Li Zejian, Delmonte Anna, Turkeshi Xhek, Fazio Rosario
The Abdus Salam International Center for Theoretical Physics, Strada Costiera 11, 34151, Trieste, Italy.
SISSA, Via Bonomea 265, I-34136, Trieste, Italy.
Nat Commun. 2025 May 9;16(1):4329. doi: 10.1038/s41467-025-59557-w.
Measurement-induced phases exhibit unconventional dynamics as emergent collective phenomena, yet their behavior in tailored interacting systems - crucial for quantum technologies - remains less understood. We develop a systematic toolbox to analyze monitored dynamics in long-range interacting systems, relevant to platforms like trapped ions and Rydberg atoms.

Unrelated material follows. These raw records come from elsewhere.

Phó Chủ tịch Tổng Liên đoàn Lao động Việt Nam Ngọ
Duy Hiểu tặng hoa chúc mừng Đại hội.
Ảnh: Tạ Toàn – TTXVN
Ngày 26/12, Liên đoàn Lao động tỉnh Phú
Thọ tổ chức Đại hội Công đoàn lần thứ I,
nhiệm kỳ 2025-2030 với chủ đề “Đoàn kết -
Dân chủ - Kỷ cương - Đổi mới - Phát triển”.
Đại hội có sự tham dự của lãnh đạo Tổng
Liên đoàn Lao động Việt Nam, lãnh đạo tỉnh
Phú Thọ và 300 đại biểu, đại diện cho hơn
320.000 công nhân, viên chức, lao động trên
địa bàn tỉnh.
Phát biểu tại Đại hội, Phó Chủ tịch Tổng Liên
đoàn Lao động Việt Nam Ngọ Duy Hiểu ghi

Our method extends spin-wave theory to general dynamical generators at the quantum trajectory level, enabling access to a broader class of states than approaches based on density matrices. This allows efficient simulation of large-scale interacting spins and captures nonlinear dynamical features such as entanglement and trajectory correlations. We showcase the versatility of our framework by exploring entanglement phase transitions in a monitored spin system with power-law interactions in one and two dimensions, where the entanglement scaling changes from logarithm to volume law as the interaction range shortens, and by dwelling on how our method mitigates experimental post-selection challenges in detecting monitored quantum phases.
测量诱导相作为涌现的集体现象表现出非常规动力学,然而它们在定制的相互作用系统中的行为——这对量子技术至关重要——仍不太为人所理解。我们开发了一个系统的工具箱来分析长程相互作用系统中的监测动力学,这与诸如捕获离子和里德堡原子等平台相关。我们的方法将自旋波理论扩展到量子轨迹层面的一般动力学生成器,与基于密度矩阵的方法相比,能够访问更广泛的态类。这允许对大规模相互作用自旋进行高效模拟,并捕捉诸如纠缠和轨迹相关性等非线性动力学特征。我们通过探索一维和二维具有幂律相互作用的监测自旋系统中的纠缠相变来展示我们框架的多功能性,其中随着相互作用范围缩短,纠缠标度从对数律变为体积律,并且通过详述我们的方法如何减轻检测监测量子相时的实验后选择挑战。